• [Provided material]:
========

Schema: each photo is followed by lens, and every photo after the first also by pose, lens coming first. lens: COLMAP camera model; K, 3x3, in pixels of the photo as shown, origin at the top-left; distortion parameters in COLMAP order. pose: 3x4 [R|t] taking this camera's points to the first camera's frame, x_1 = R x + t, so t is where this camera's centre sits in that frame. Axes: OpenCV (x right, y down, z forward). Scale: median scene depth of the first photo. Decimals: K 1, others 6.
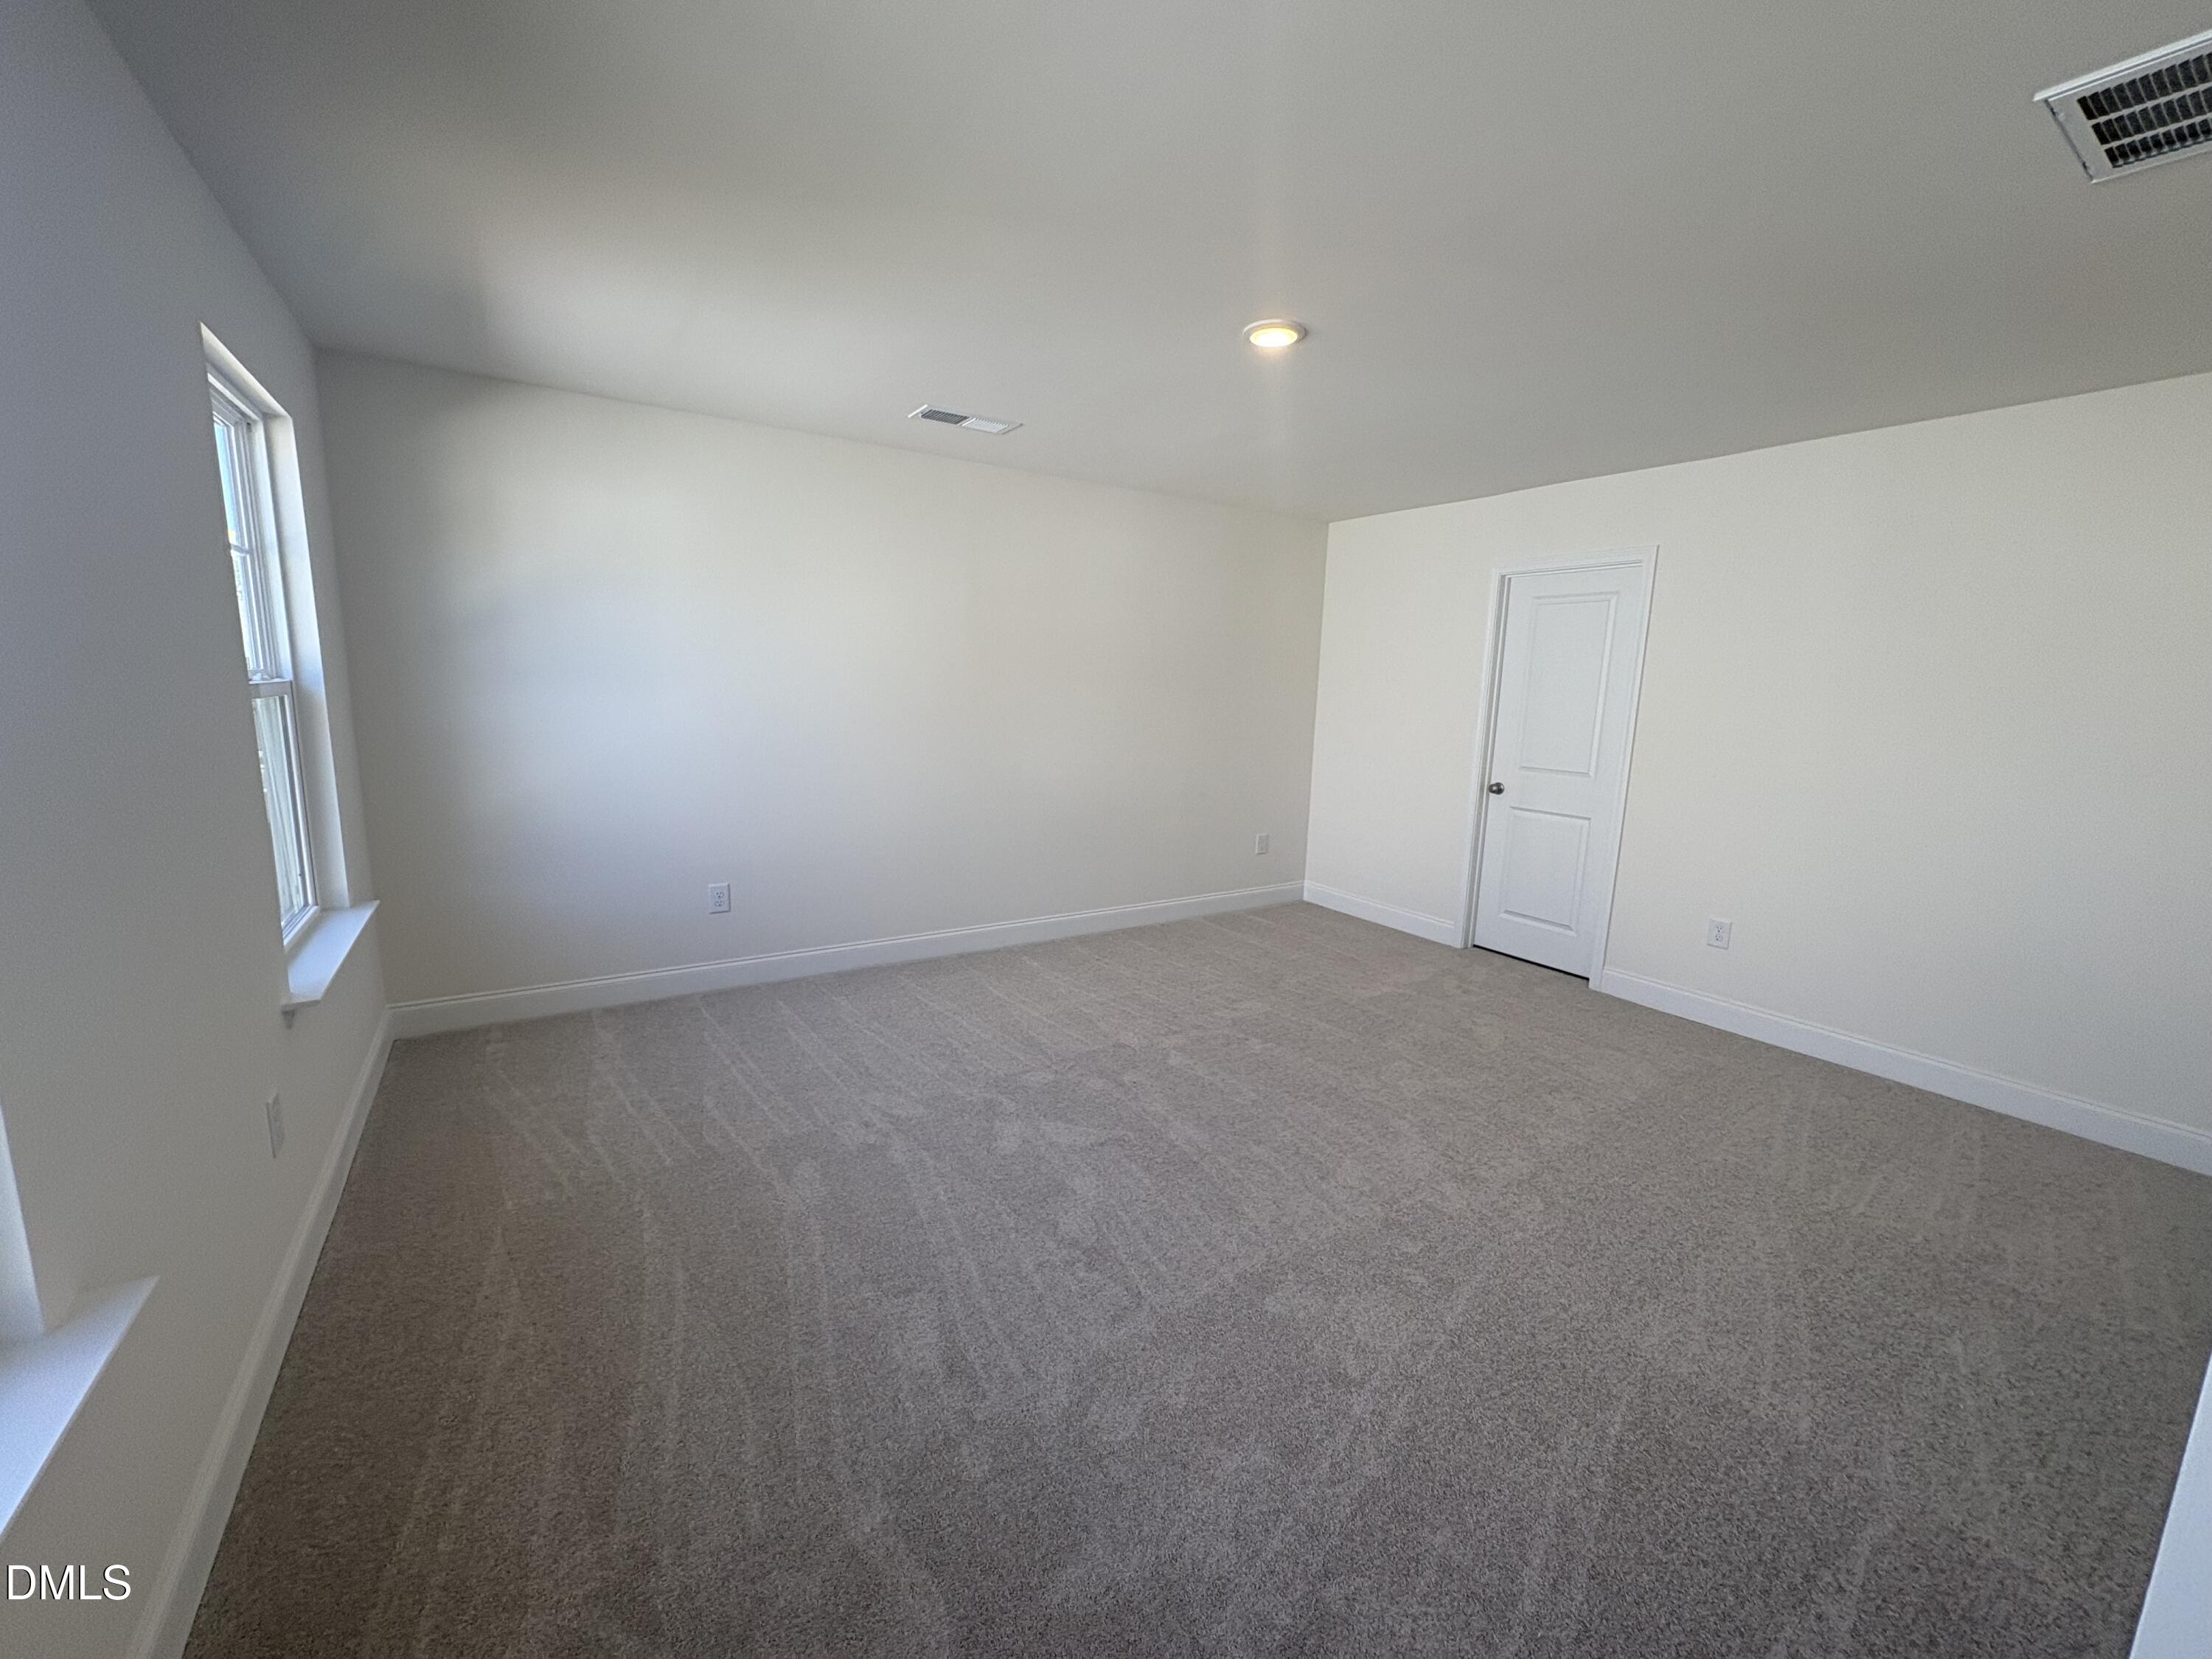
lens RADIAL K [[879.5, 0, 1104.0], [0, 879.5, 831.3], [0, 0, 1]] dist [-0.000363, -0.000216]
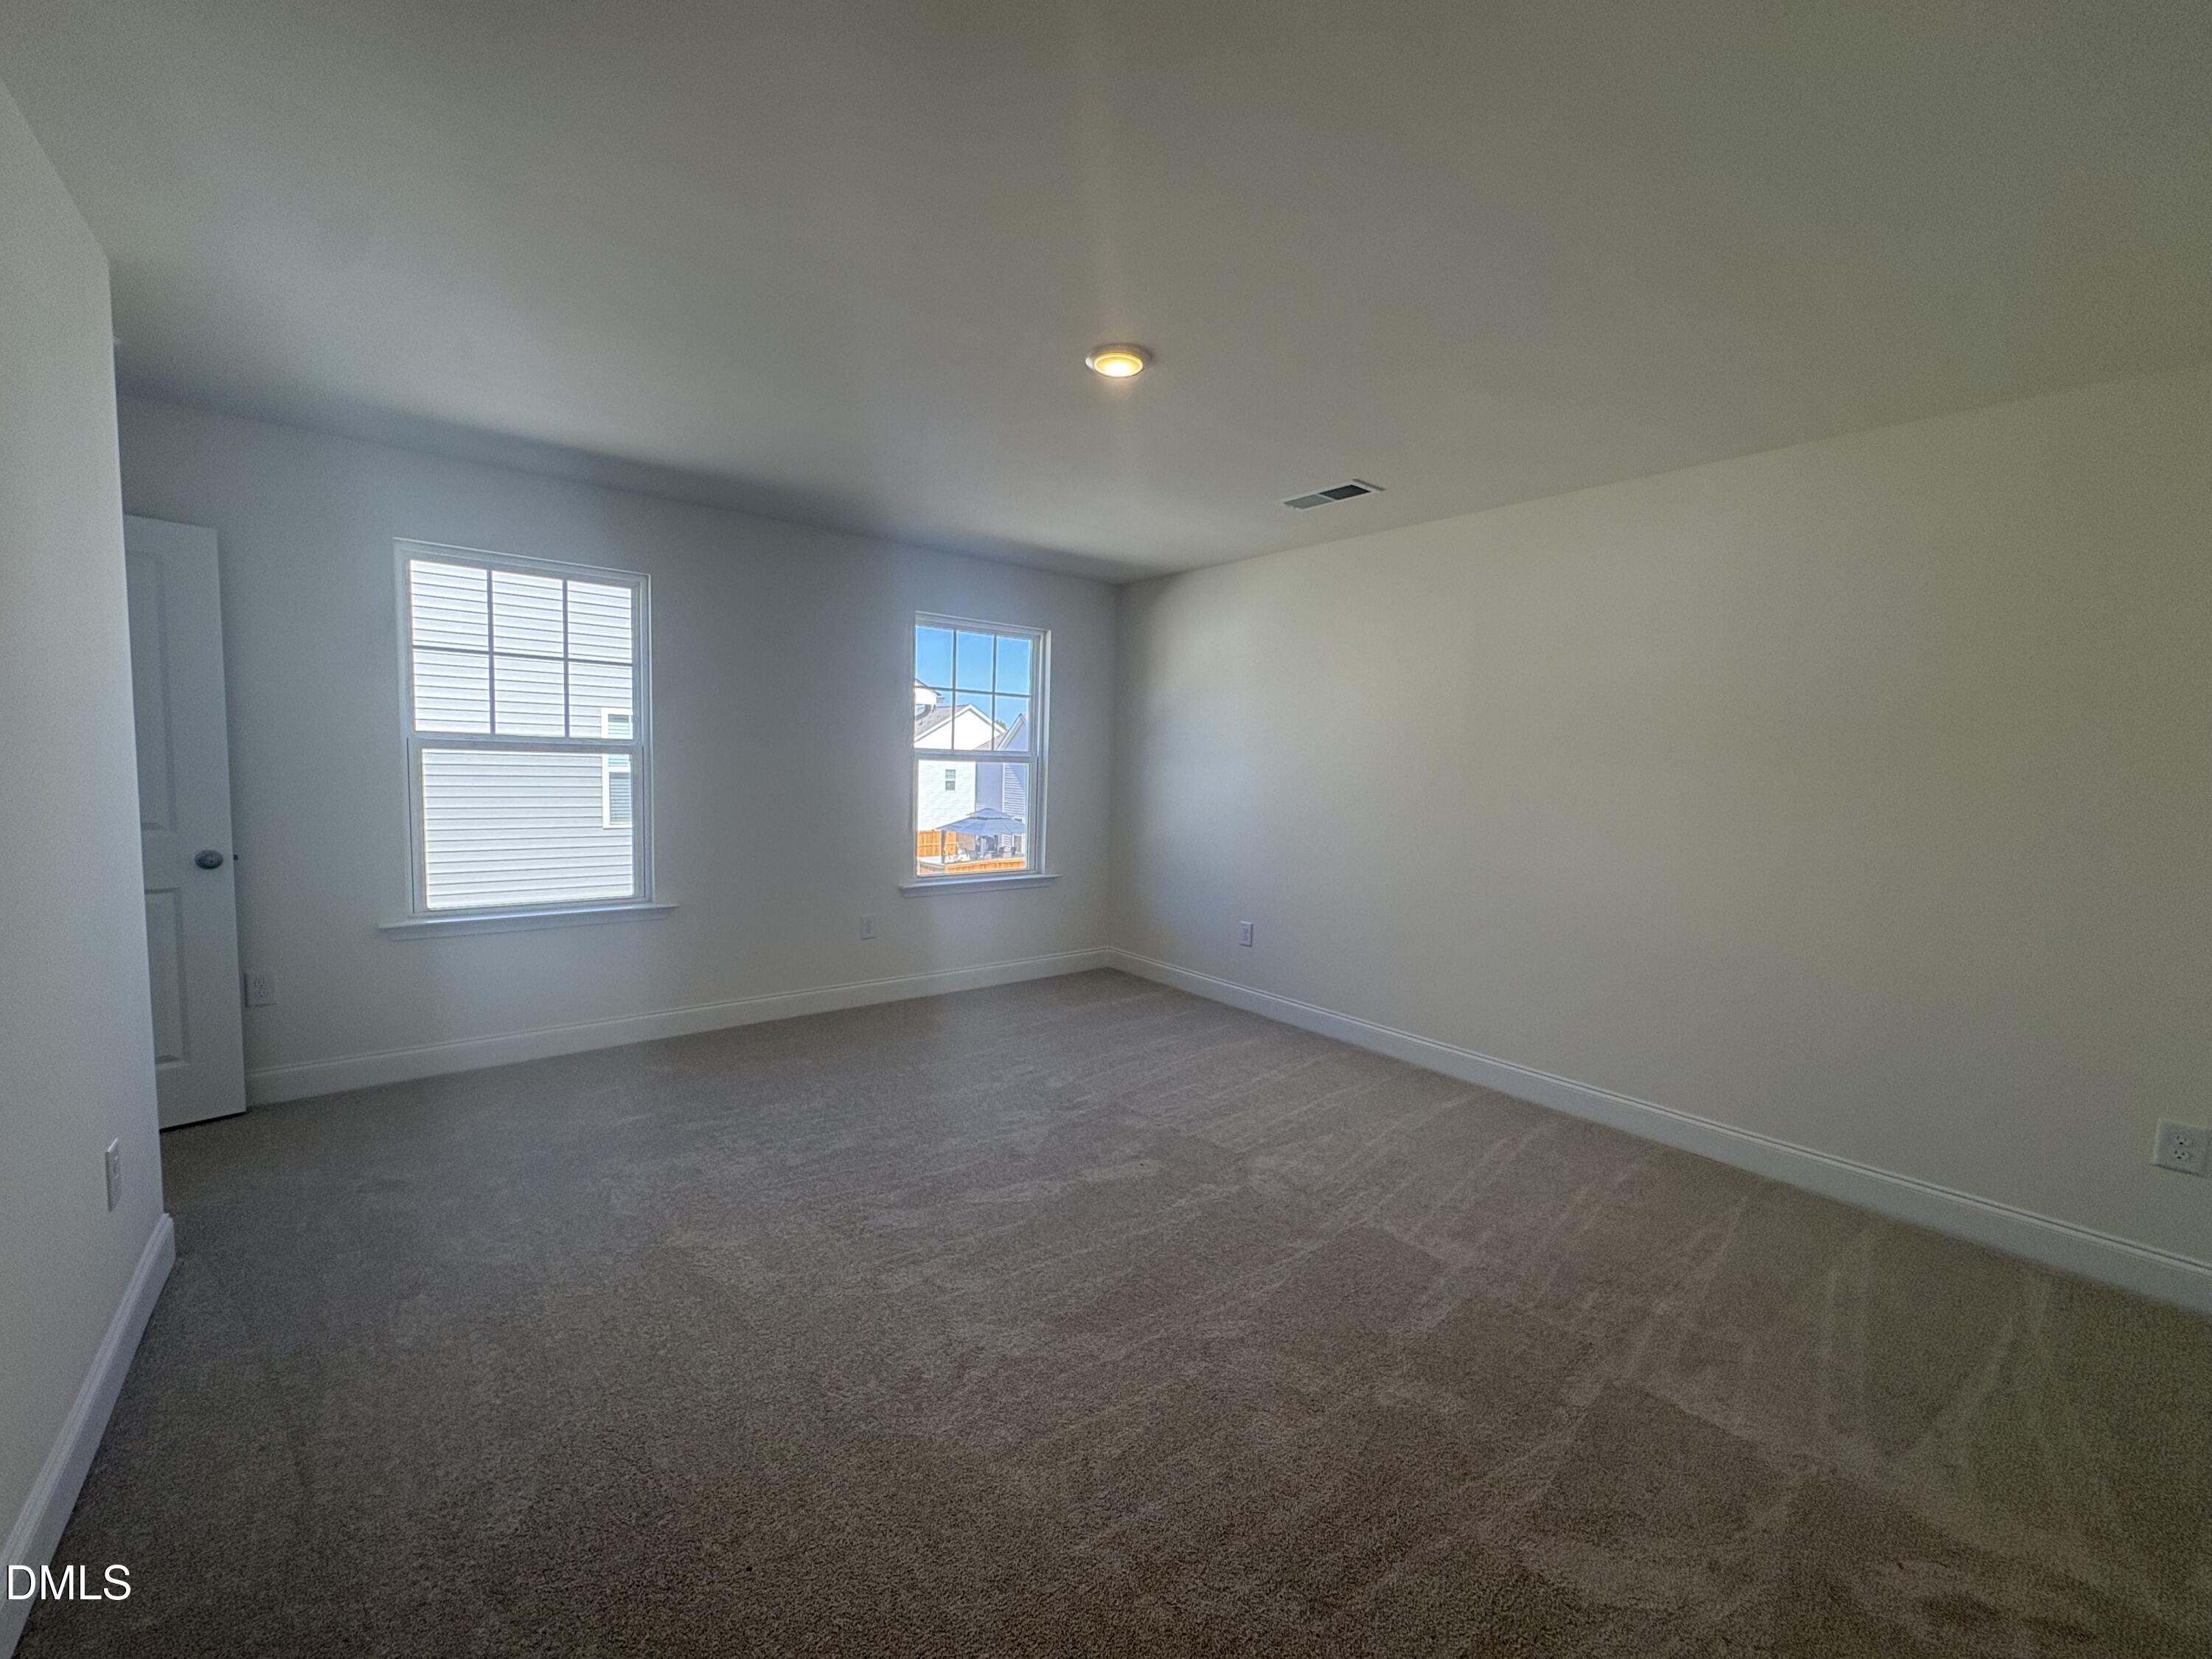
lens RADIAL K [[879.5, 0, 1104.0], [0, 879.5, 831.3], [0, 0, 1]] dist [-0.000363, -0.000216]
pose [[0.102824, 0.049373, -0.993473, 0.812535], [-0.195932, 0.980205, 0.028434, -0.062378], [0.975212, 0.191729, 0.110462, 0.701547]]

========

• [What the task asks]: Reproduce the material exactly; keep pictures out.

• [Exercise response]:
Schema: each photo is followed by lens, and every photo after the first also by pose, lens coming first. lens: COLMAP camera model; K, 3x3, in pixels of the photo as shown, origin at the top-left; distortion parameters in COLMAP order. pose: 3x4 [R|t] taking this camera's points to the first camera's frame, x_1 = R x + t, so t is where this camera's centre sits in that frame. Axes: OpenCV (x right, y down, z forward). Scale: median scene depth of the first photo. Decimals: K 1, others 6.
lens RADIAL K [[879.5, 0, 1104.0], [0, 879.5, 831.3], [0, 0, 1]] dist [-0.000363, -0.000216]
lens RADIAL K [[879.5, 0, 1104.0], [0, 879.5, 831.3], [0, 0, 1]] dist [-0.000363, -0.000216]
pose [[0.102824, 0.049373, -0.993473, 0.812535], [-0.195932, 0.980205, 0.028434, -0.062378], [0.975212, 0.191729, 0.110462, 0.701547]]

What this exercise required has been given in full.